SET TASK A:
Report how many lines of the records below contain the string "Pista", with case counting, and give only that number.

Tweaks, Overclocking and Benchmark post
A Brief History
Upgrading the CPUs on a Socket 7 system was given an interesting twist after AMD introduced the K6-II / K6-III (desktop) and the K6-II+ and K6-III+ (mobile) CPUs. The CPUs were socket compatible with many systems that could officially only support Pentium and K6/Cyrix CPUs up to 233 MHz.
Sometimes manufacturers would add support for these CPUs with an official BIOS update, but many times an updated BIOS was introduced by enthusiasts. One location for such BIOS-files is The Unofficial AMD K6-2+ / K6-III+ page.
Many of the later K6-series CPUs were intended to run on newer so-called "Super Socket 7"-boards that supported a front-side-bus speed of 100 MHz. The CPU I bought to upgrade my system, for example, would utilise a 4x multiplier together with a 100 MHz front-side bus to reach its intended speed of 400 MHz. However, AMD cleverly included a work-around for users of older Socket 7 motherboards: if the motherboard was set to use the 2x CPU multiplier, the CPU would interpret that internally as 6x! This allowed the use of these faster CPUs on motherboards that maybe lacked the necessary multiplier or FSB settings.
My motherboard (the ASUS TX97-XE) is one that officially only supports a 66 MHz front-side bus speed and does not include a 6x CPU multiplier setting. It also needed an unofficial BIOS update to support the AMD K6-III+ 400 MHz CPU I'm using now.
Overclocking on the TX97-XE
The K6-III+ mobile CPU is a special kind of animal. It uses a lower voltage than regular desktop CPUs (at the time). In fact, the specified 1.6V cannot by supplied by the TX97-XE motherboard I use in my configuration. The lowest supported voltage is 1.8V:
However, a minor bump in the operating voltage is not necessarily an issue as long as the CPU is properly cooled and overvolting is often used when overclocking to ensure stable operation of the CPU. Hence, I was actually already set up to attempt an overclock by raising the front side bus from the officially supported maximum of 66 MHz to 75 MHz. speeddemon has his FSB set to 83 MHz, but besides being quite a substantial overclock, it's also one that I couldn't find any documentation for. Instead the 75 MHz FSB was clearly outlined in the ASUS manual for the TX97-XE:
I'm going to be using 3DMark2000 scores as a way to see if video performance is affected by the overclocking or the tweaks.
Note: All results are with the updated BIOS.
Note: All results are with 16-bit color depth because the Voodoo3 does not support 32-bit 3D-rendering.
Note: 3DNow! is enabled for all tests.

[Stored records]
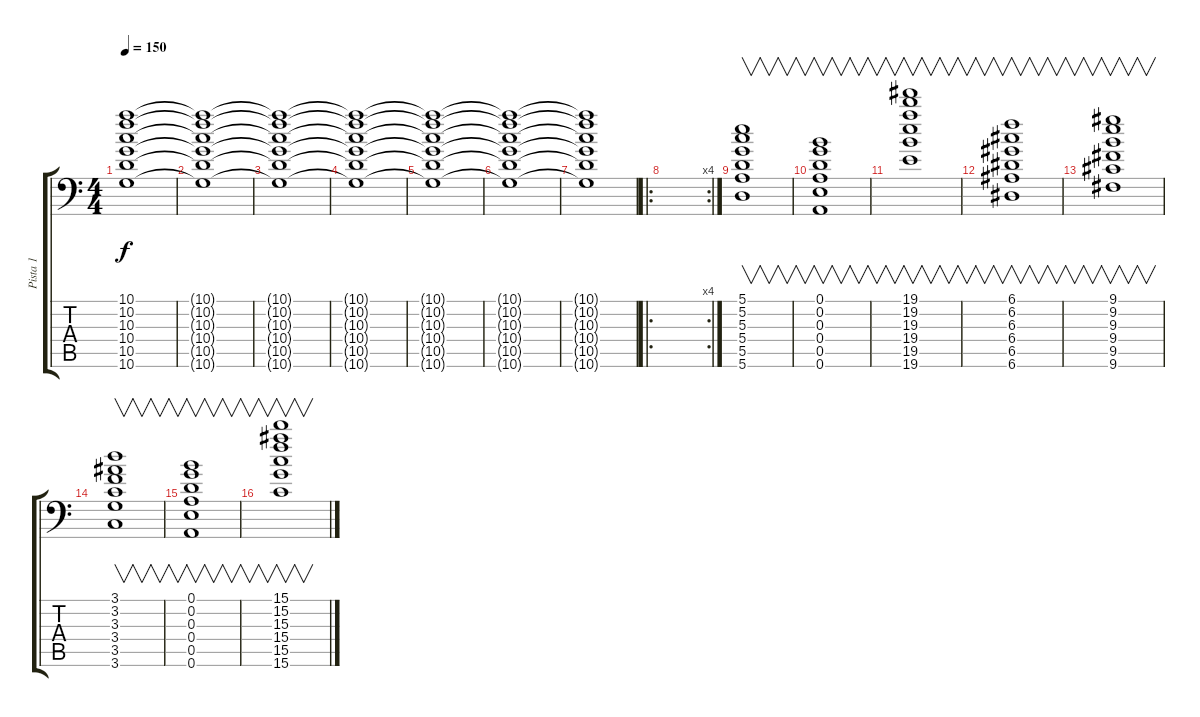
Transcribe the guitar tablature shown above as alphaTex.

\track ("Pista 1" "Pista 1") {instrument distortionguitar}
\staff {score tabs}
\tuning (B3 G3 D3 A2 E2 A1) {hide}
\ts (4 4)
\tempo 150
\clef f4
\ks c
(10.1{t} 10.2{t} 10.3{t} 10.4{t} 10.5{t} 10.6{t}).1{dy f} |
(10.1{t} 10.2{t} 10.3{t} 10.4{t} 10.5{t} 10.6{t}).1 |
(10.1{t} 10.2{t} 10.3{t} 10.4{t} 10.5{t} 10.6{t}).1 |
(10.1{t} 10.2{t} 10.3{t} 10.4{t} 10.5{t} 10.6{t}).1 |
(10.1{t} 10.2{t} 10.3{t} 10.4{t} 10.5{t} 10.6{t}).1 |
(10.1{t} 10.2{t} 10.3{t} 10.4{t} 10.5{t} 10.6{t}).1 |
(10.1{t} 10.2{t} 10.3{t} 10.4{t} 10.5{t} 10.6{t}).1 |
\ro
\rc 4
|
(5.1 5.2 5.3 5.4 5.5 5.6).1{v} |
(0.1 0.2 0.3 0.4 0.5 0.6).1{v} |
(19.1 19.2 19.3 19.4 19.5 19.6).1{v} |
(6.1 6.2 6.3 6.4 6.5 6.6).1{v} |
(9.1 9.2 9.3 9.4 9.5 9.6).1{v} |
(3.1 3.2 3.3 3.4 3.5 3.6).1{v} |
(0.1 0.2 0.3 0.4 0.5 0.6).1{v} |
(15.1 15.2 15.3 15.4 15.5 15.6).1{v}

SET TASK B:
From the Socket 7 overclocking post above, extract everything from "Tweaks, Overclocking and" down to "K6-2+ / K6-III+ page.", copying it word for word.

EXPECTED OUTPUT A:
1

EXPECTED OUTPUT B:
Tweaks, Overclocking and Benchmark post
A Brief History
Upgrading the CPUs on a Socket 7 system was given an interesting twist after AMD introduced the K6-II / K6-III (desktop) and the K6-II+ and K6-III+ (mobile) CPUs. The CPUs were socket compatible with many systems that could officially only support Pentium and K6/Cyrix CPUs up to 233 MHz.
Sometimes manufacturers would add support for these CPUs with an official BIOS update, but many times an updated BIOS was introduced by enthusiasts. One location for such BIOS-files is The Unofficial AMD K6-2+ / K6-III+ page.